INPUT START

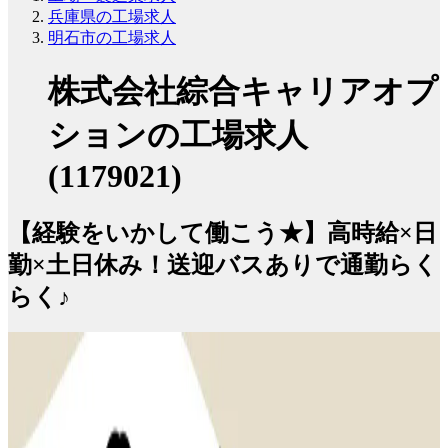
兵庫県の工場求人
明石市の工場求人
株式会社綜合キャリアオプ
ションの工場求人
(1179021)
【経験をいかして働こう★】高時給×日
勤×土日休み！送迎バスありで通勤らく
らく♪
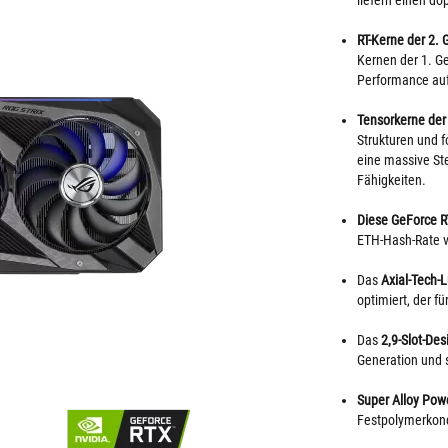
liefern einen do
RT-Kerne der 2. 
Kernen der 1. Ge
Performance auf
Tensorkerne der 
Strukturen und f
eine massive St
Fähigkeiten.
Diese GeForce R
ETH-Hash-Rate v
Das
Axial-Tech-
optimiert, der f
Das
2,9-Slot-Des
Generation und s
Super Alloy Powe
Festpolymerkond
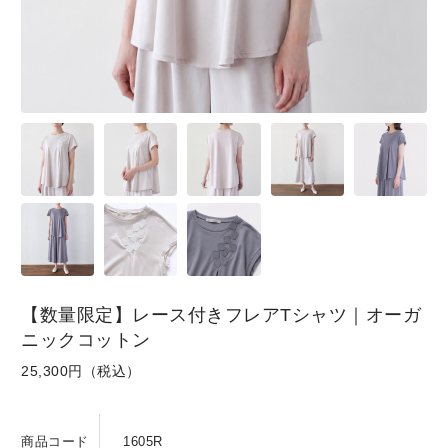
SKIRT
GOODS
FORMAL
【数量限定】レース付きフレアTシャツ｜オーガ
ニックコットン
25,300円（税込）
商品コード
1605R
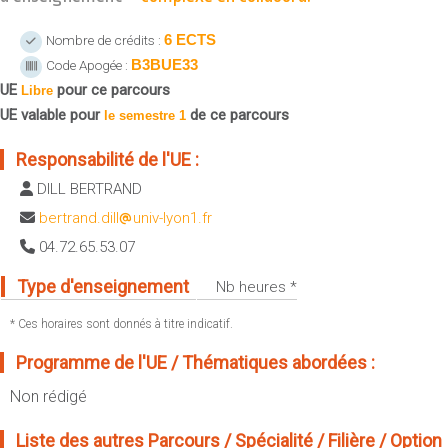
Sportives)
Plan et accès
UFR FS (Chimie, Mathématique, Physique)
6 ECTS
Nombre de crédits :
B3BUE33
Code Apogée :
OUTILS
UFR Biosciences (Biologie, Biochimie)
UE
pour ce parcours
Intranet des personnels
Libre
GEP (Génie Electrique des Procédés - Département composante)
UE valable pour
de ce parcours
le semestre 1
Moodle
Informatique (Département Composante)
Emploi du temps
Responsabilité de l'UE :
Mécanique (Département composante)
Messagerie
DILL BERTRAND
Fermer
Stage et emploi
bertrand.dill
univ-lyon1.fr
Portefeuille d'Expériences et
04.72.65.53.07
de Compétences
Type d'enseignement
Nb heures *
Fermer
* Ces horaires sont donnés à titre indicatif.
Programme de l'UE / Thématiques abordées :
Non rédigé
Liste des autres Parcours / Spécialité / Filière / Option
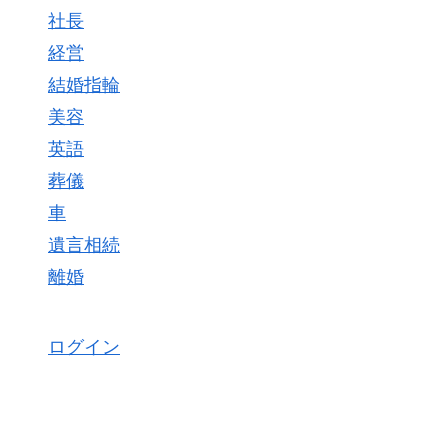
社長
経営
結婚指輪
美容
英語
葬儀
車
遺言相続
離婚
ログイン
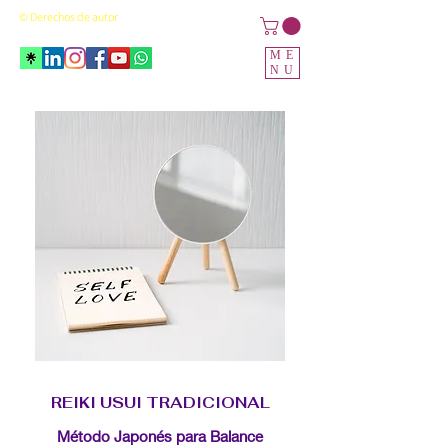
© Derechos de autor
ME
NU
REIKI USUI TRADICIONAL
Método Japonés para Balance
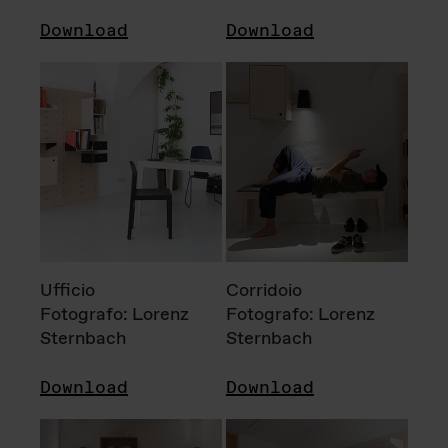
Download
Download
Ufficio
Corridoio
Fotografo: Lorenz
Fotografo: Lorenz
Sternbach
Sternbach
Download
Download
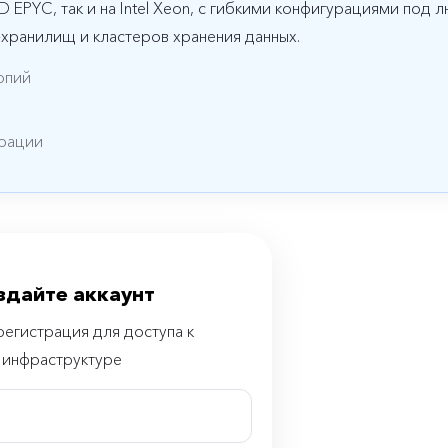
D EPYC, так и на Intel Xeon, с гибкими конфигурациями под 
3-хранилищ и кластеров хранения данных.
опий
урации
здайте аккаунт
регистрация для доступа к
инфраструктуре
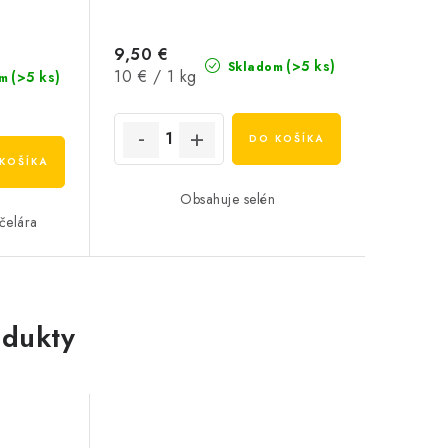
9,50 €
(>5 ks)
Skladom
Jednotková
10 € / 1 kg
(>5 ks)
m
cena:
DO KOŠÍKA
KOŠÍKA
Obsahuje selén
čelára
dukty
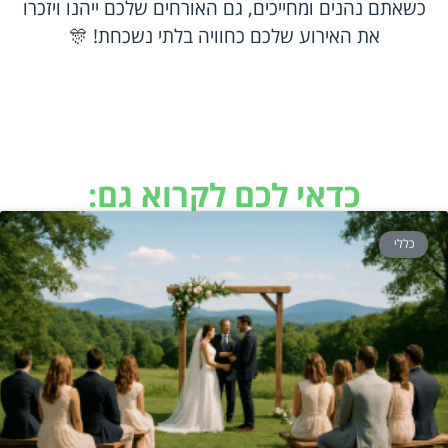
כשאתם נהנים ומחייכים, גם האורחים שלכם ייהנו ויזכרו
את האירוע שלכם כחוויה בלתי נשכחת! 🎊
כדאי לכם לקרוא גם:
כללי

INPUT END

- [TASK STATEMENT]
Copy out each record word for word and omit any pictures.

- [SOLUTION]
兵庫県の工場求人
明石市の工場求人
株式会社綜合キャリアオプ
ションの工場求人
(1179021)
【経験をいかして働こう★】高時給×日
勤×土日休み！送迎バスありで通勤らく
らく♪
liefern einen do
RT-Kerne der 2. 
Kernen der 1. Ge
Performance auf
Tensorkerne der 
Strukturen und f
eine massive St
Fähigkeiten.
Diese GeForce R
ETH-Hash-Rate v
Das
Axial-Tech-
optimiert, der f
Das
2,9-Slot-Des
Generation und s
Super Alloy Powe
Festpolymerkond
SKIRT
GOODS
FORMAL
【数量限定】レース付きフレアTシャツ｜オーガ
ニックコットン
25,300円（税込）
商品コード
1605R
Sportives)
Plan et accès
UFR FS (Chimie, Mathématique, Physique)
6 ECTS
Nombre de crédits :
B3BUE33
Code Apogée :
OUTILS
UFR Biosciences (Biologie, Biochimie)
UE
pour ce parcours
Intranet des personnels
Libre
GEP (Génie Electrique des Procédés - Département composante)
UE valable pour
de ce parcours
le semestre 1
Moodle
Informatique (Département Composante)
Emploi du temps
Responsabilité de l'UE :
Mécanique (Département composante)
Messagerie
DILL BERTRAND
Fermer
Stage et emploi
bertrand.dill
univ-lyon1.fr
Portefeuille d'Expériences et
04.72.65.53.07
de Compétences
Type d'enseignement
Nb heures *
Fermer
* Ces horaires sont donnés à titre indicatif.
Programme de l'UE / Thématiques abordées :
Non rédigé
Liste des autres Parcours / Spécialité / Filière / Option
社長
経営
結婚指輪
美容
英語
葬儀
車
遺言相続
離婚
ログイン
© Derechos de autor
ME
NU
REIKI USUI TRADICIONAL
Método Japonés para Balance
Download
Download
Ufficio
Corridoio
Fotografo: Lorenz
Fotografo: Lorenz
Sternbach
Sternbach
Download
Download
D EPYC, так и на Intel Xeon, с гибкими конфигурациями под 
3-хранилищ и кластеров хранения данных.
опий
урации
здайте аккаунт
регистрация для доступа к
инфраструктуре
9,50 €
(>5 ks)
Skladom
Jednotková
10 € / 1 kg
(>5 ks)
m
cena:
DO KOŠÍKA
KOŠÍKA
Obsahuje selén
čelára
dukty
כשאתם נהנים ומחייכים, גם האורחים שלכם ייהנו ויזכרו
את האירוע שלכם כחוויה בלתי נשכחת! 🎊
כדאי לכם לקרוא גם:
כללי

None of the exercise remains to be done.